• **Source data**:

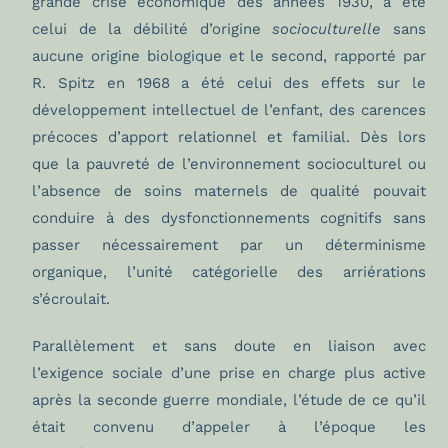
grande crise économique des années 1930, a été
celui de la débilité d’origine
socioculturelle
sans
aucune origine biologique et le second, rapporté par
R. Spitz en 1968 a été celui des effets sur le
développement intellectuel de l’enfant, des carences
précoces d’apport relationnel et familial. Dès lors
que la pauvreté de l’environnement socioculturel ou
l’absence de soins maternels de qualité pouvait
conduire à des dysfonctionnements cognitifs sans
passer nécessairement par un déterminisme
organique, l’unité catégorielle des arriérations
s’écroulait.
Parallèlement et sans doute en liaison avec
l’exigence sociale d’une prise en charge plus active
après la seconde guerre mondiale, l’étude de ce qu’il
était convenu d’appeler à l’époque les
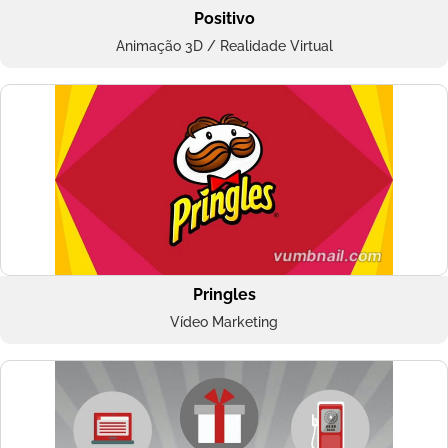
Positivo
Animação 3D / Realidade Virtual
Pringles
Vídeo Marketing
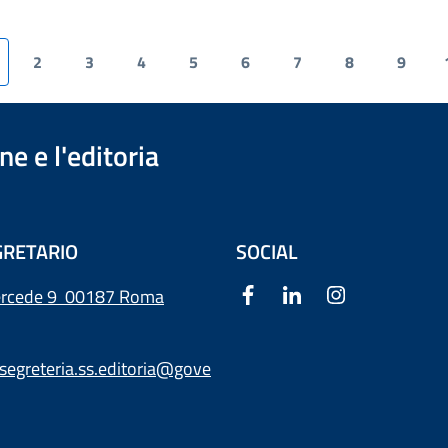
2
3
4
5
6
7
8
9
e e l'editoria
RETARIO
SOCIAL
ercede 9
00187 Roma
segreteria.ss.editoria@gove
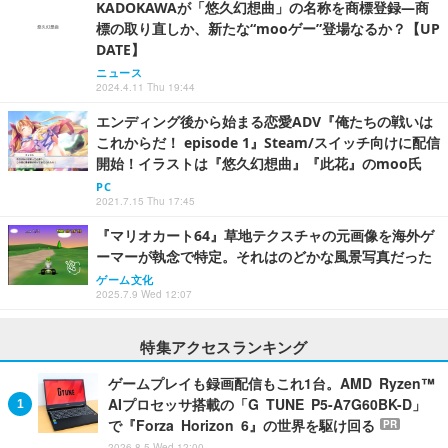
KADOKAWAが「悠久幻想曲」の名称を商標登録―商
標の取り直しか、新たな“mooゲー”登場なるか？【UP
DATE】
ニュース
2024.4.11 Thu 19:44
エンディング後から始まる恋愛ADV『俺たちの戦いは
これからだ！ episode 1』Steam/スイッチ向けに配信
開始！イラストは『悠久幻想曲』『此花』のmoo氏
PC
2021.7.15 Thu 17:45
『マリオカート64』草地テクスチャの元画像を海外ゲ
ーマーが執念で特定。それはのどかな風景写真だった
ゲーム文化
2025.7.9 Wed 12:07
特集アクセスランキング
ゲームプレイも録画配信もこれ1台。AMD Ryzen™
AIプロセッサ搭載の「G TUNE P5-A7G60BK-D」
で『Forza Horizon 6』の世界を駆け回る
PR
2026.8.5 Wed 12:00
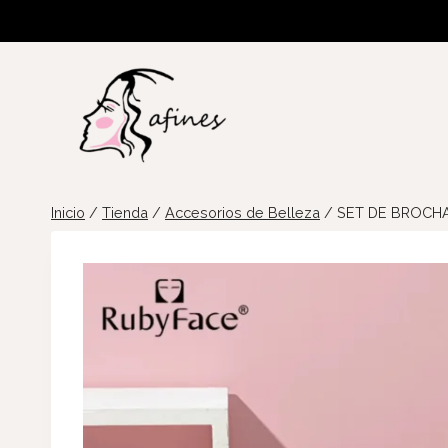
Saltar
al
contenido
Inicio
/
Tienda
/
Accesorios de Belleza
/
SET DE BROCHA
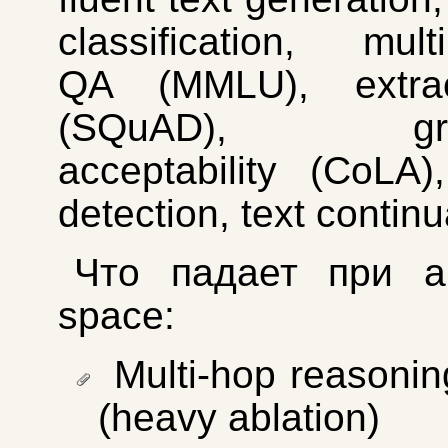
classification, multi
QA (MMLU), extra
(SQuAD), gram
acceptability (CoLA
detection, text continu
Что падает при ab
space:
Multi-hop reasoni
(heavy ablation)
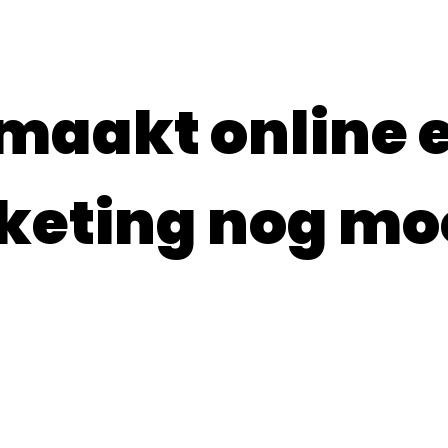
maakt online e
eting nog mo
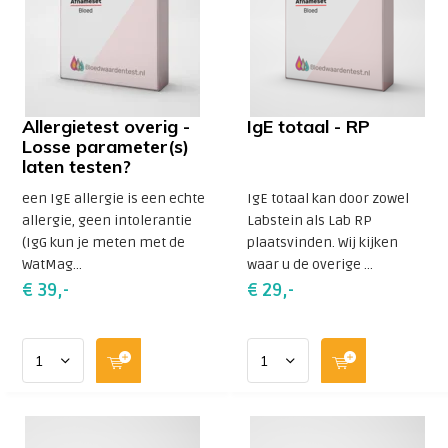
Allergietest overig -
IgE totaal - RP
Losse parameter(s)
laten testen?
een IgE allergie is een echte
IgE totaal kan door zowel
allergie, geen intolerantie
Labstein als Lab RP
(IgG kun je meten met de
plaatsvinden. Wij kijken
WatMag...
waar u de overige ...
€ 39,-
€ 29,-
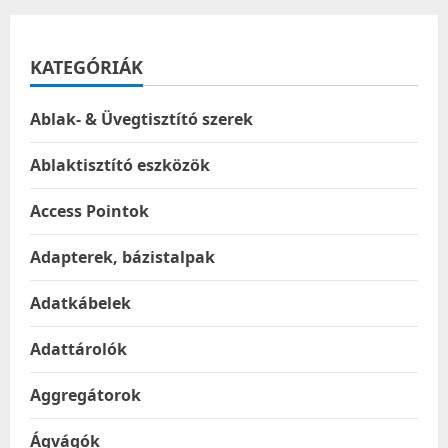
KATEGÓRIÁK
Ablak- & Üvegtisztító szerek
Ablaktisztító eszközök
Access Pointok
Adapterek, bázistalpak
Adatkábelek
Adattárolók
Aggregátorok
Ágvágók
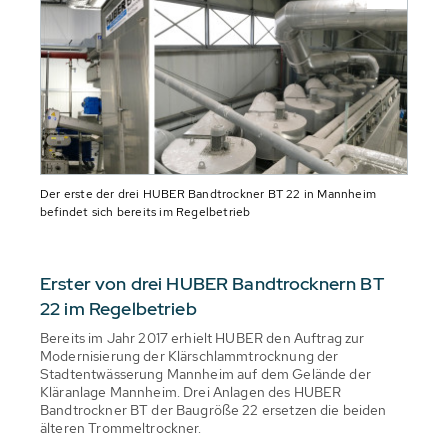
Der erste der drei HUBER Bandtrockner BT 22 in Mannheim
befindet sich bereits im Regelbetrieb
Erster von drei HUBER Bandtrocknern BT
22 im Regelbetrieb
Bereits im Jahr 2017 erhielt HUBER den Auftrag zur
Modernisierung der Klärschlammtrocknung der
Stadtentwässerung Mannheim auf dem Gelände der
Kläranlage Mannheim. Drei Anlagen des HUBER
Bandtrockner BT der Baugröße 22 ersetzen die beiden
älteren Trommeltrockner.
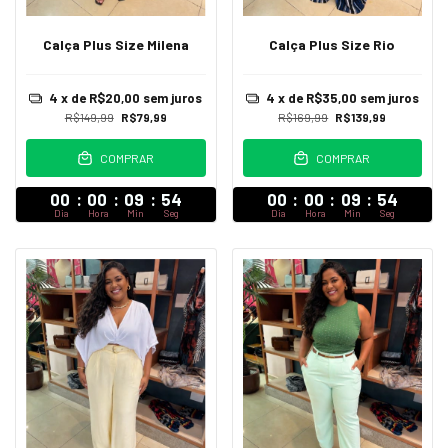
Calça Plus Size Milena
Calça Plus Size Rio
4
x de
R$20,00
sem juros
4
x de
R$35,00
sem juros
R$149,99
R$79,99
R$169,99
R$139,99
COMPRAR
COMPRAR
00
:
00
:
09
:
52
00
:
00
:
09
:
52
Dia
Hora
Min
Seg
Dia
Hora
Min
Seg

• **Your objective**:
The line containing "l’absence de soins" marks the end: retype every line from the first one in the listing up to and including it, without pictures.

• **Written solution**:
grande crise économique des années 1930, a été
celui de la débilité d’origine
socioculturelle
sans
aucune origine biologique et le second, rapporté par
R. Spitz en 1968 a été celui des effets sur le
développement intellectuel de l’enfant, des carences
précoces d’apport relationnel et familial. Dès lors
que la pauvreté de l’environnement socioculturel ou
l’absence de soins maternels de qualité pouvait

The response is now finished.